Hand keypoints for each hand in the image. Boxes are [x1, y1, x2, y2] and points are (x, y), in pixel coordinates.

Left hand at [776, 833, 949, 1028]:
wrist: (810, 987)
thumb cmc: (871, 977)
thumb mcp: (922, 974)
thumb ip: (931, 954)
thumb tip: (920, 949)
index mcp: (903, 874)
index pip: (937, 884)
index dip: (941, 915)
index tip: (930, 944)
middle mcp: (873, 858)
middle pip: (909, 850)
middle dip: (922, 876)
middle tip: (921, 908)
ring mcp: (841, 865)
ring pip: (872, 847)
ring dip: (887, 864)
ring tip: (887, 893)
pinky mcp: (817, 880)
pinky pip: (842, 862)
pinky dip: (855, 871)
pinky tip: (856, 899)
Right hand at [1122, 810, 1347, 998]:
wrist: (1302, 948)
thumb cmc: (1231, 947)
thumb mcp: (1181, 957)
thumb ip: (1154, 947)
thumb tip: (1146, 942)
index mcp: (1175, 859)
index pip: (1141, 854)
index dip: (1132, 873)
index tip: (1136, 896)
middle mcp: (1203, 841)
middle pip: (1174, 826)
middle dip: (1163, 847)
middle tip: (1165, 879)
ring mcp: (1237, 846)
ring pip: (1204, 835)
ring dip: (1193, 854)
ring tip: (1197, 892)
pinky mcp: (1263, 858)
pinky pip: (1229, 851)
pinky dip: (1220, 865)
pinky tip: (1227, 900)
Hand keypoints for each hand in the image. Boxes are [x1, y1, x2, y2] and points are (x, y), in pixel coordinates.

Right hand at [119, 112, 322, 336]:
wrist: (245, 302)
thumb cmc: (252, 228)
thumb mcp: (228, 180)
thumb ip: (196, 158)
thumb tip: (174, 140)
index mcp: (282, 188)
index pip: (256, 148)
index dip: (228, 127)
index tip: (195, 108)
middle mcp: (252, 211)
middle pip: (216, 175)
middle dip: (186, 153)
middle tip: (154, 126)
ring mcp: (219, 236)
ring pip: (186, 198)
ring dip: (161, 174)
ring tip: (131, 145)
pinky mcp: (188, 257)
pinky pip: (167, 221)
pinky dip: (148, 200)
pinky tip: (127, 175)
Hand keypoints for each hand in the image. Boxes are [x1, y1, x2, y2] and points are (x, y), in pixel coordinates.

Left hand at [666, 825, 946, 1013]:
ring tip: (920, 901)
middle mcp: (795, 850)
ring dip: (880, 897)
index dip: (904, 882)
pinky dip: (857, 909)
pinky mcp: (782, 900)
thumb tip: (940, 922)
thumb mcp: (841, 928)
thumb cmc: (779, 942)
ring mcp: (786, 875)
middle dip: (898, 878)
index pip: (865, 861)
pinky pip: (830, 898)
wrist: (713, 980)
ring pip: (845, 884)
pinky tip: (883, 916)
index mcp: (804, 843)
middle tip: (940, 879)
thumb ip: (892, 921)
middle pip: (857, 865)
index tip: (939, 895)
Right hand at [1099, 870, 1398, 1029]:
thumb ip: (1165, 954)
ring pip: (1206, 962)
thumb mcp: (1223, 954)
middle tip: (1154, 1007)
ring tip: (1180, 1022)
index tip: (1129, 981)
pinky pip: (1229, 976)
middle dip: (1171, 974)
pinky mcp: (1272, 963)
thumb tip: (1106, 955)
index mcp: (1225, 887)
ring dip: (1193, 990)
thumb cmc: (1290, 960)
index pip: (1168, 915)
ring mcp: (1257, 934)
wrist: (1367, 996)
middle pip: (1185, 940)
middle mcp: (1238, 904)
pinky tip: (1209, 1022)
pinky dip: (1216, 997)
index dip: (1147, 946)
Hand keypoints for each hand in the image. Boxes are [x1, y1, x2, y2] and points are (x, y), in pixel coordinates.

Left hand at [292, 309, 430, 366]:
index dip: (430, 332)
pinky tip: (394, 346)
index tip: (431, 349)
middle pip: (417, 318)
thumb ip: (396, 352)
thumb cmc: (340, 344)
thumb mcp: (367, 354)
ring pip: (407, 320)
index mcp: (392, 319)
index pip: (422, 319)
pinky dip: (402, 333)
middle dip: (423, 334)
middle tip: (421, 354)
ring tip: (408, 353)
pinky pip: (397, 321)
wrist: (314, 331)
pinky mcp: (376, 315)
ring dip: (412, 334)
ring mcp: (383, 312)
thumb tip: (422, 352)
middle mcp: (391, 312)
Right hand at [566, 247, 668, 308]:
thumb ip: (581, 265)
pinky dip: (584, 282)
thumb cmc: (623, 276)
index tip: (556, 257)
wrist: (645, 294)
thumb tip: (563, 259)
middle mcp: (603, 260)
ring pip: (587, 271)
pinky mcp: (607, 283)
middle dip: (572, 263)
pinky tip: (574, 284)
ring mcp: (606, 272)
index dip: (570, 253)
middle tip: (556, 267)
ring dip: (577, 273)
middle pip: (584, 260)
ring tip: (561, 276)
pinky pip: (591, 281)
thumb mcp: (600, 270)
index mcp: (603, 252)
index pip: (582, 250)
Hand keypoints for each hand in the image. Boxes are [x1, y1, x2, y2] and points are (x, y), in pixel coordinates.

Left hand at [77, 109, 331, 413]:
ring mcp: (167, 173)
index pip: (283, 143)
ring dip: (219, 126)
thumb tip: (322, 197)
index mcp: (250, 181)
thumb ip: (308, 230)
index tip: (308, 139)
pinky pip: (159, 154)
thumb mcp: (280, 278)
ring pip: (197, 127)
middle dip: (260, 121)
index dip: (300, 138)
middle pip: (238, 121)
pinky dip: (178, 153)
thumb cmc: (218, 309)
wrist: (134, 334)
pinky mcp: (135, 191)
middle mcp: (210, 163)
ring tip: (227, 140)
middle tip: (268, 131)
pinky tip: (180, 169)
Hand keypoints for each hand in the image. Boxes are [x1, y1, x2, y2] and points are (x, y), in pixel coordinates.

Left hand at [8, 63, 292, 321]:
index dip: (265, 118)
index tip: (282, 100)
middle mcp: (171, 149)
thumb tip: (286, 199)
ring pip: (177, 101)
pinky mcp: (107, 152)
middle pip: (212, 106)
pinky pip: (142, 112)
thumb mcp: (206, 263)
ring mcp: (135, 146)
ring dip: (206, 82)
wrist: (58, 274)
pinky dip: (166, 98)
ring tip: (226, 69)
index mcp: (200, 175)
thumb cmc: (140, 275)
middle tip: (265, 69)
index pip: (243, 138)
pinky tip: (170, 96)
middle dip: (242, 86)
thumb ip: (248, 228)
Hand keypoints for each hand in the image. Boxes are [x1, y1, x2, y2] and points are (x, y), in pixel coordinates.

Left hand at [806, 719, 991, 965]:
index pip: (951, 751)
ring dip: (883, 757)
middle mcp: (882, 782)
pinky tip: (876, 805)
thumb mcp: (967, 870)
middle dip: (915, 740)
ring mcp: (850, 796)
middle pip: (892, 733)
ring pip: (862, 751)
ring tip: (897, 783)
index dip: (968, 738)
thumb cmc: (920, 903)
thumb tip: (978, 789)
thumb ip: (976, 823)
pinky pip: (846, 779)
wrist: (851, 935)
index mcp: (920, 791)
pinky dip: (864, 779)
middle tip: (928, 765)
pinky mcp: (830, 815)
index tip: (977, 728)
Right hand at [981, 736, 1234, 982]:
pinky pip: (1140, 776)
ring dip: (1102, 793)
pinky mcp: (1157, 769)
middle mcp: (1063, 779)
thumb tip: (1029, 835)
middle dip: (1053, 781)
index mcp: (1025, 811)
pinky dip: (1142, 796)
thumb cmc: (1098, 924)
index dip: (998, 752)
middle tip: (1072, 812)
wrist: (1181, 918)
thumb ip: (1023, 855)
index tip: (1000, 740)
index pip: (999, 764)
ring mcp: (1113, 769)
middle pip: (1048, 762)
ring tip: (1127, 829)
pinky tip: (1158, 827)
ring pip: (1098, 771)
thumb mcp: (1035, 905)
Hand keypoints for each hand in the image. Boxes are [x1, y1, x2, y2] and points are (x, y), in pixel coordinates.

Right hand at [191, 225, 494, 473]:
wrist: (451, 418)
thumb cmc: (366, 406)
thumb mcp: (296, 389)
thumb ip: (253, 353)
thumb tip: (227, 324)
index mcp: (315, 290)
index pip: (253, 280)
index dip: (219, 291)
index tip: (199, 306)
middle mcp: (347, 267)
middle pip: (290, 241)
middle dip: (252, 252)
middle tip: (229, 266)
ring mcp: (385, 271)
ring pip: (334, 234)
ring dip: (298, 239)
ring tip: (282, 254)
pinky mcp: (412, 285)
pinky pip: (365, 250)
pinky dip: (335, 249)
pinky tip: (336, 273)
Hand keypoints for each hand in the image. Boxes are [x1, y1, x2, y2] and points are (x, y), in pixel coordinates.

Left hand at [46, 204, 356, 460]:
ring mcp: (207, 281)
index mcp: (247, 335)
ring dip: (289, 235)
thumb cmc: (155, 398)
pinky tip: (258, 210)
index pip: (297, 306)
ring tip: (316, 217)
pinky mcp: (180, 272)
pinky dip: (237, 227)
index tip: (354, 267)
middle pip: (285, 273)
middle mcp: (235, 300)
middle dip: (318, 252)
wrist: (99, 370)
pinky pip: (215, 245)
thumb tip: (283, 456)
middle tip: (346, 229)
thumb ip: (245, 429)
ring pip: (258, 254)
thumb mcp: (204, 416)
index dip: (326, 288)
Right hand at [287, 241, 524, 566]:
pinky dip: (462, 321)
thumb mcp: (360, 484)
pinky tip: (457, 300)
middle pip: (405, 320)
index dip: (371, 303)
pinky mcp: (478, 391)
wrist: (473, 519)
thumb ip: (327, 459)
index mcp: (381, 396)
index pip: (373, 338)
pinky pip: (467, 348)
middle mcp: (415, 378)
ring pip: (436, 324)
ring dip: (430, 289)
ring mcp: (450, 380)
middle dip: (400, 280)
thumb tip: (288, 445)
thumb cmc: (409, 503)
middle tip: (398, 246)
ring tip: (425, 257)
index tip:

**PROBLEM TO WORK ON**
Reproduce verbatim the range of lines that opens the records and closes with the line containing "index mcp: (903, 874)". Omit everything after it.

**ANSWER BOX**
Hand keypoints for each hand in the image. Boxes are [x1, y1, x2, y2] and points are (x, y), in pixel coordinates.

Left hand at [776, 833, 949, 1028]:
wrist: (810, 987)
thumb cmc: (871, 977)
thumb mcp: (922, 974)
thumb ip: (931, 954)
thumb tip: (920, 949)
index mcp: (903, 874)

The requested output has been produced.